Localised soreness or swelling is normal, and usually clears within a few weeks. Small lumps may appear under the arm as the body removes the destroyed sweat glands; these disappear within a few weeks. Some patients have temporary altered sensation in their underarm or upper arm skin, which gradually disappears. During the initial consultation, a miraDry clinician will discuss any potential side effects with you.
Does miraDry hurt?
Most patients experience little pain because the procedure is performed under local anaesthesia. During the procedure, most people experience some pressure and light pulling on the skin, with some sensations of warmth. There may be an occasional "hot spot" that lasts briefly but is usually well tolerated. On average, patients describe the discomfort as about a 2 on a scale of 1 to 10 (10 being the highest).
Does miraDry work?
Yes, miraDry is the only procedure that provides lasting results in a non-invasive way.
Is miraDry safe?
Yes, miraDry is a safe procedure which is cleared by the FDA (Food and Drug Administration) in the USA and has been used clinically since 2011.

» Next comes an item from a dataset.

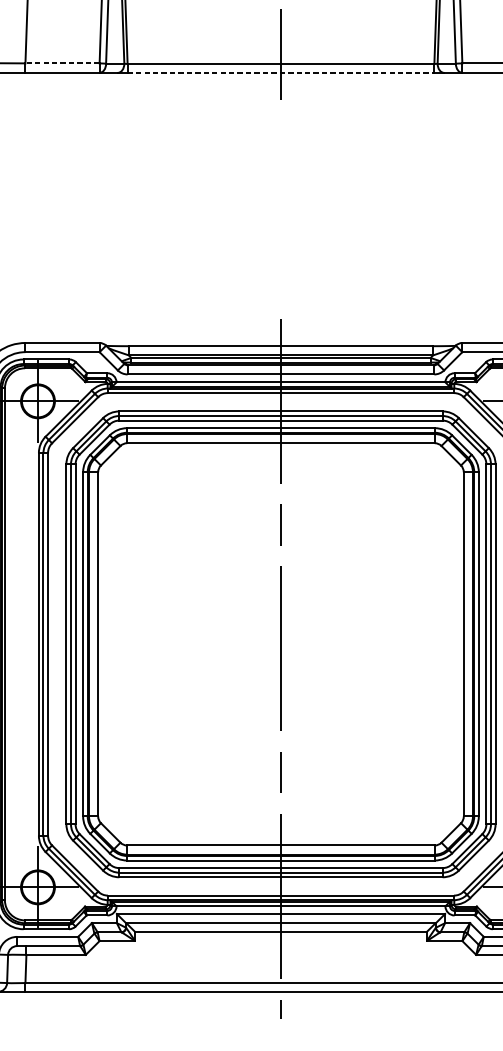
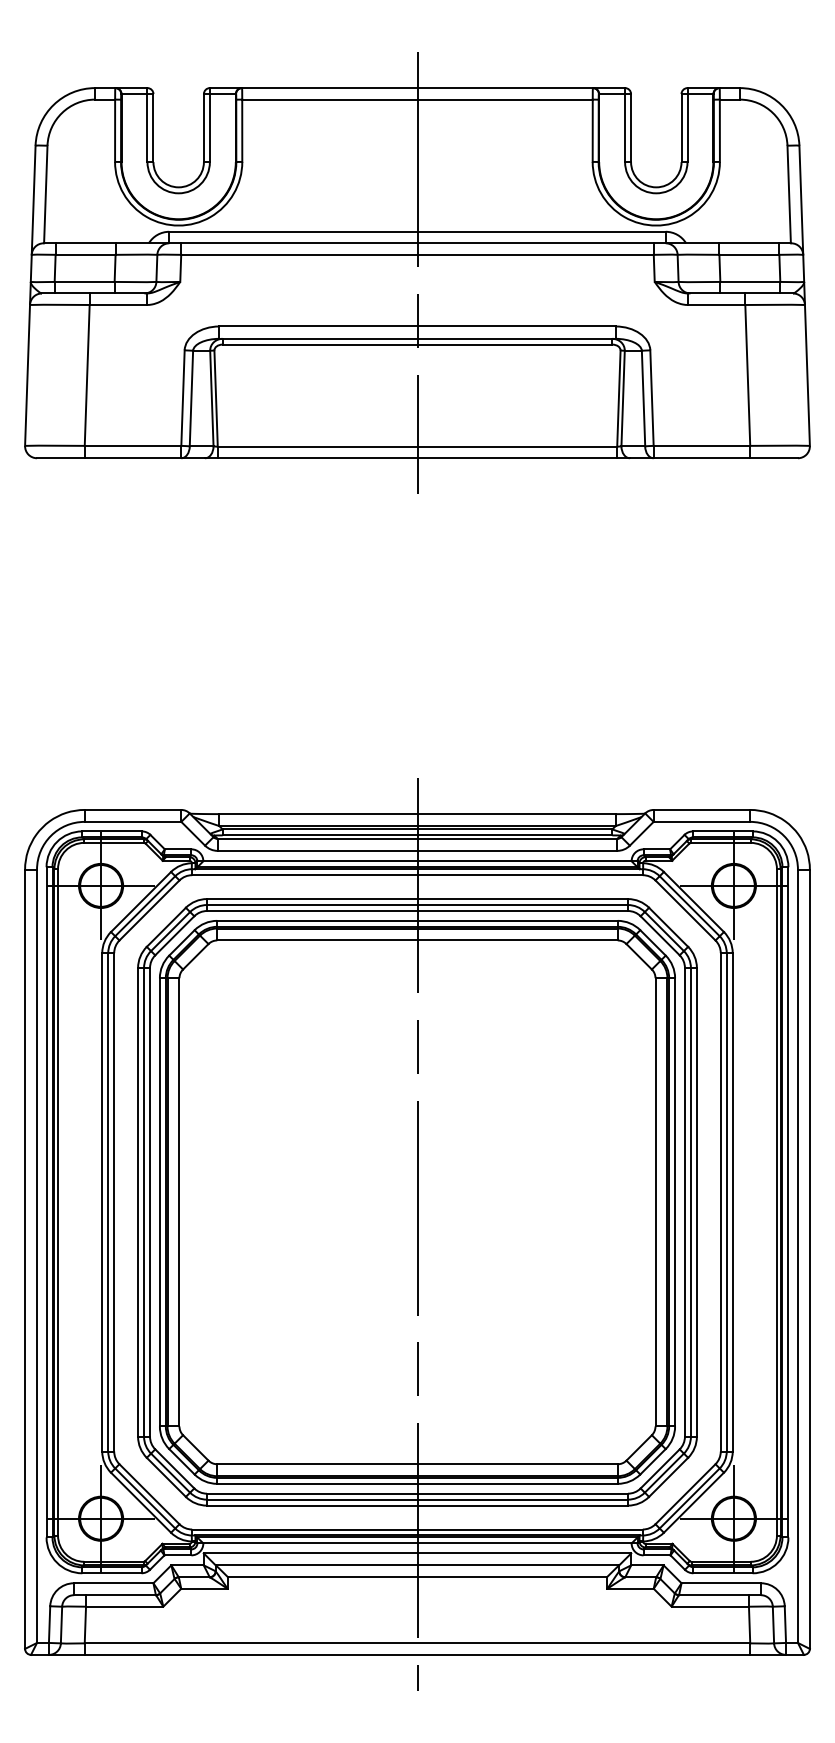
line: (62, 63) -> (132, 445), dashed -> solid
line: (280, 73) -> (417, 458), dashed -> solid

How long do I need miraDry for?
Patients will either need one or two treatments, three months apart. Each appointment generally lasts around one to one and a half hours.

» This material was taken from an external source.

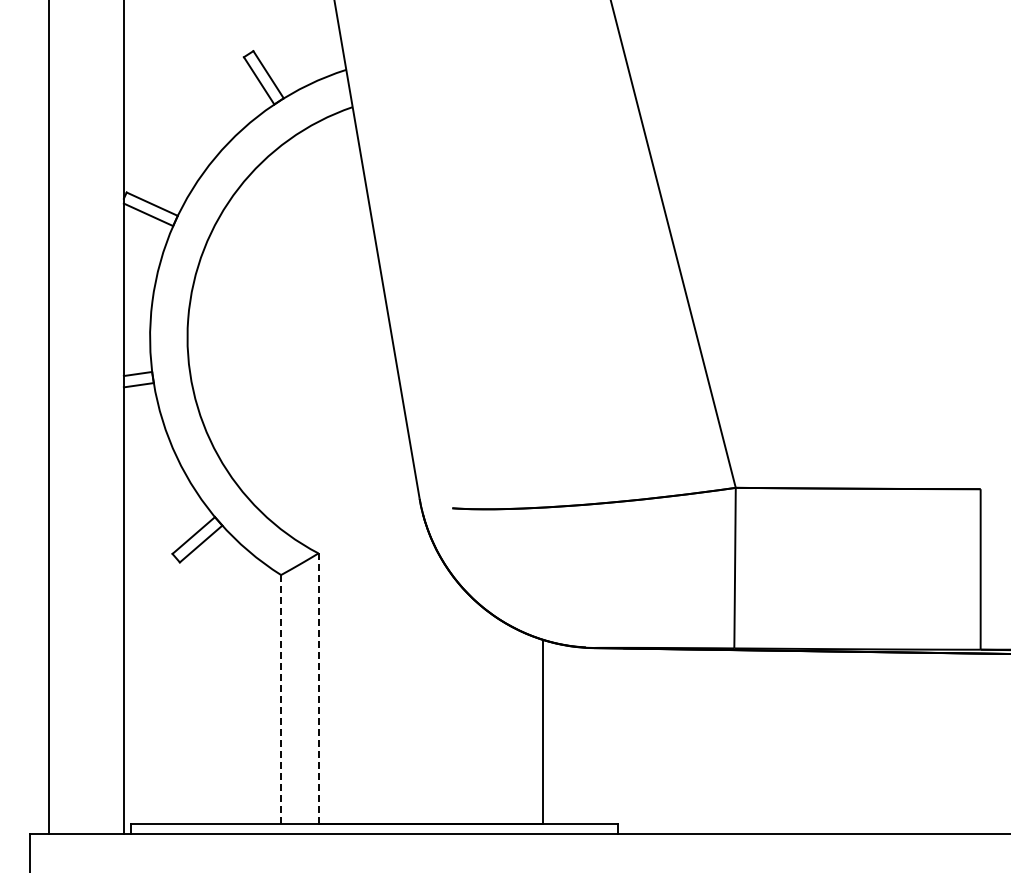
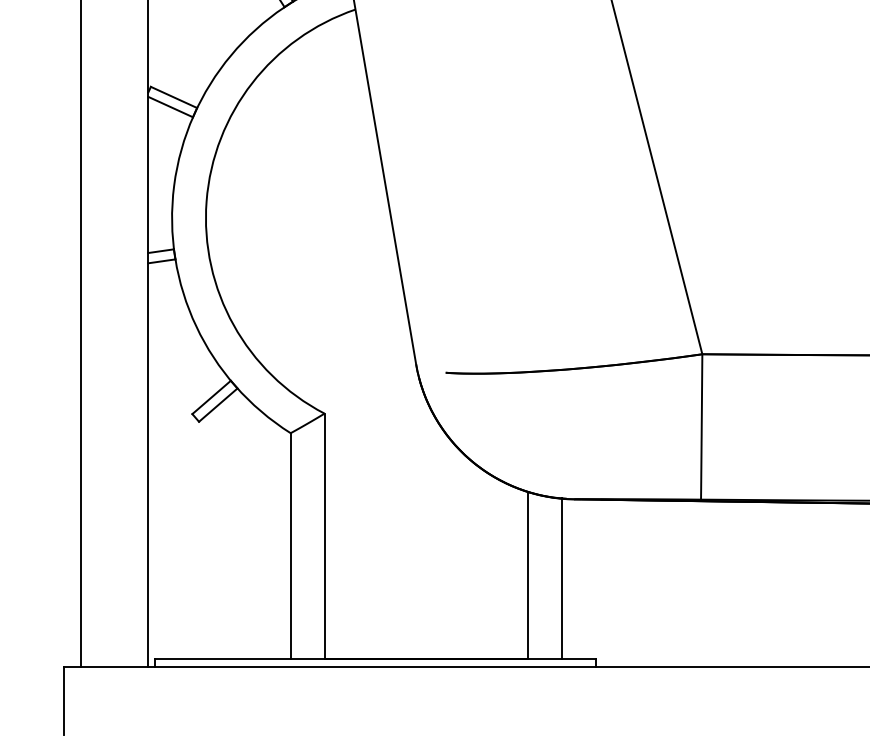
line: (318, 689) -> (324, 536), dashed -> solid
line: (281, 699) -> (291, 545), dashed -> solid
line: (580, 735) -> (561, 578), added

Is miraDry a permanent cure for excessive sweating?
Yes, miraDry can produce sweat reduction after one or two treatments.
What type of hyperhidrosis is miraDry used for?
miraDry is used for the treatment of axillary (underarm) hyperhidrosis.
What is miraDry and how does it work?
miraDry is a safe, clinically proven, non-invasive procedure which delivers precisely controlled electromagnetic energy to the region where the underarm sweat glands reside. This heats the sweat glands and eliminates them for good.

Surgery

How much does surgery cost?
Each treatment varies.
Where is surgery available?
Surgery is offered in private hospitals and clinics and may be available by GP referral.
Are there any patients surgery isn’t suitable for?
Surgery is not a suitable option for everyone and so should be discussed in detail with your practitioner during your initial consultation.
What are the side effects of surgery?
Side effects of surgery for excessive sweating include compensatory sweating, where patients will sweat more from other areas of their body. Practitioners will discuss side effects of procedures with you individually.
Does surgery hurt?
Each procedure is different but, as there are always incisions involved, surgery is a more painful option. Some surgeries are carried out under local anesthetic and patients can return to work the next day, whereas some require general anesthetic and a longer period of recovery time.
Does surgery work?
There is no guarantee that surgery will be successful for all patients.
Is surgery safe?
As with all surgical procedures, there are risks involved and no procedure is guaranteed to be 100% safe. Practitioners will discuss the full risks with you during your consultation.
How long does surgery take?
Each procedure is different and each only usually requires one operation. However, ETS involves 2 hospital stays as each side of the body must be operated on separately. Recovery time varies for each treatment.
Is surgery a permanent cure for excessive sweating?
Surgery is designed to be a permanent cure for hyperhidrosis, although with certain procedures patients will see a return of some sweat months afterwards.
What type of hyperhidrosis is surgery used for?
Surgery is used to treat axillary (underarm) hyperhidrosis, but ETS can also treat palmar hyperhidrosis.
What surgery is available for excessive sweating and how does it work?
There are three types of surgery used to treat hyperhidrosis:
  • Retrodermal curettage scrapes the underarm sweat glands out through a small incision.
  • Laser sweat ablation involves making a small incision and inserting a laser to destroy the sweat glands.
  • Endoscopic Transthoracic Sympathectomy (ETS) is a major surgical operation and is used for sweating of the hands, face and armpits. It is carried out under general anaesthetic and involves the surgeon deflating a lung to access and cut the nerves that control sweating. This should be a last resort and only undertaken after careful consideration.